Yes, he imagined it was all over. It was time to forget the holy trinity of Arousal, Affection, and Normalcy, to forget their little sojourn in the tent, the way she had brushed the thistles off his person, unzipped his janitor pants, hoisted him atop of her, pushed him forward. To forget the way she had handled his weaknesses, with kindness and complicity both.
Instead, he was left now to mull over a new word, a word that practically annulled the past three months with this woman. The word was “distance,” and as he stirred his espresso and poked at his pear strudel, he was thinking of ways to use it in a sentence. I’m becoming increasingly aware of a distance . . . No, that wouldn’t do.

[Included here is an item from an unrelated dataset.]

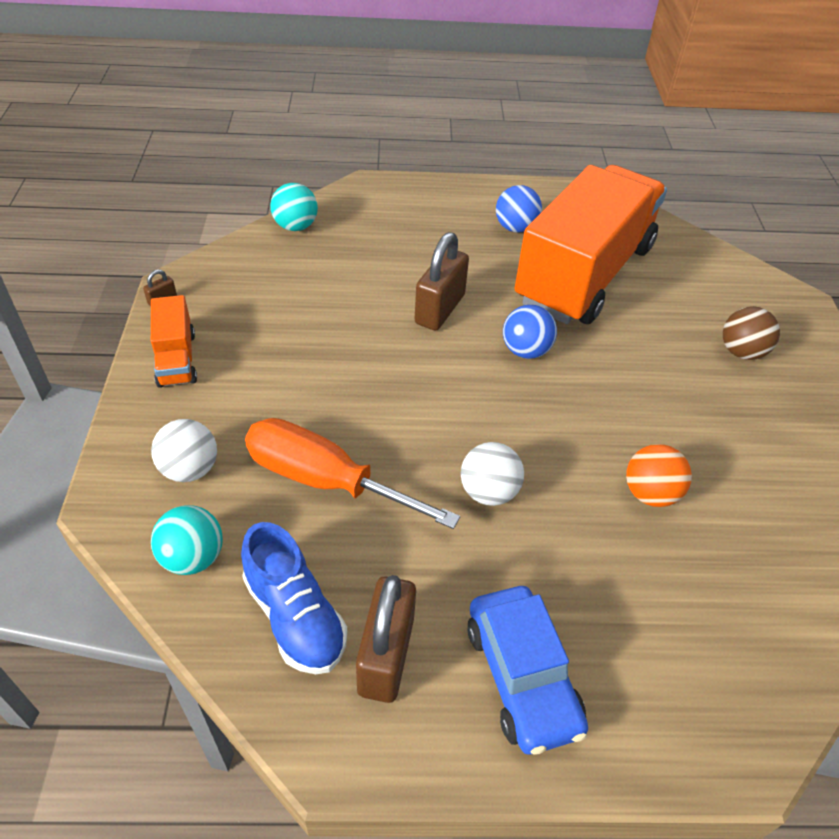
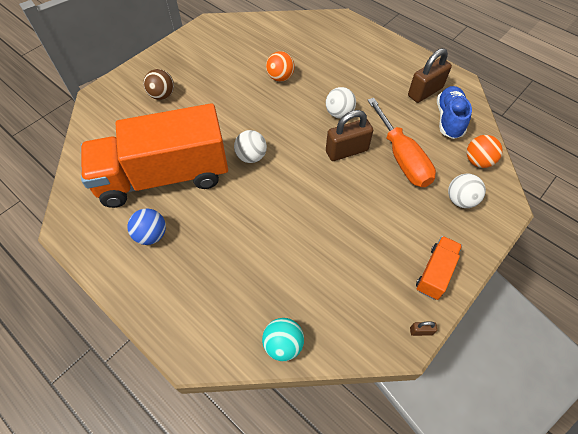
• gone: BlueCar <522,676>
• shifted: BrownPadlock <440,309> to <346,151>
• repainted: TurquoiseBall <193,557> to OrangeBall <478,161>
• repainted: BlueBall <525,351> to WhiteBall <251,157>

There’s a distance between us, Morgan.
Yes, there certainly was. But even that was an understatement.
And finally it came to him. The words he couldn’t say.
Who are you, Morgan Jenson? Because I think I’ve made a mistake.
Yes. Right. Once again. On a different continent, but with the same blind, stupid vigor, with the same debilitating faith of the Jew-walking beta immigrant.
A mistake.
29. THE NIGHT
OF MEN
BEFORE THINGS GOT better, they had to get worse. The day after the debacle with the Foot, it was time for an evening of pain and uncertainty, the long-awaited Night of Men—Plank, Cohen, and Vladimir out on the town with their Y chromosomes, facial stubble, and early 90s white-male ennui in tow. Looking for beer.
In truth, Vladimir was not averse to this manly endeavor. After the previous night of kissing and not being kissed, he wanted, once more, to embrace whatever embraced him back, and at this point the Crowd was it; the last bastion of no surprises. That morning, however, there had been a sign of hope on the Morgan front. After flossing and gargling for work, she had come over to Vladimir (he was sitting glumly in the bathtub sprinkling his chest with soapy water) and kissed his tiny bald spot, whispering “Sorry about last night,” and helping him rub his daily dose of minoxidil into the bare bull’s-eye of his crown. Vladimir, shocked by her unexpected affection, squeezed her thigh a little, even pulled, in a desultory way, a clump of pubic hair peeking out of her robe, but said not a word in response. It wasn’t time for that yet. Sorry, indeed.
AS FOR THE night of men, the chosen venue, a bar, was Jan’s suggestion and a good one. As Stolovan as the New, Improved & Euro-Ready Prava could get in those days, with tables of thin, pimpled conscripts and off-duty police officers accounting for most of the patronage. All were still in uniform, swilling good beer poured from a row of spouting taps, which had been so well trained in the art of dispensation that even in the “off” position they continued to gush. There was no decor, only walls, a roof, and a minimal outdoor garden where folding chairs were scattered about, creaking under the weight of the military and security organs that occupied them. A plastic statue of a pink flamingo brought back by “the first modern Stolovan to visit Florida,” according to the barmaid, stood watch on one leg over the clinking of mugs, and the cheerful trading of insults.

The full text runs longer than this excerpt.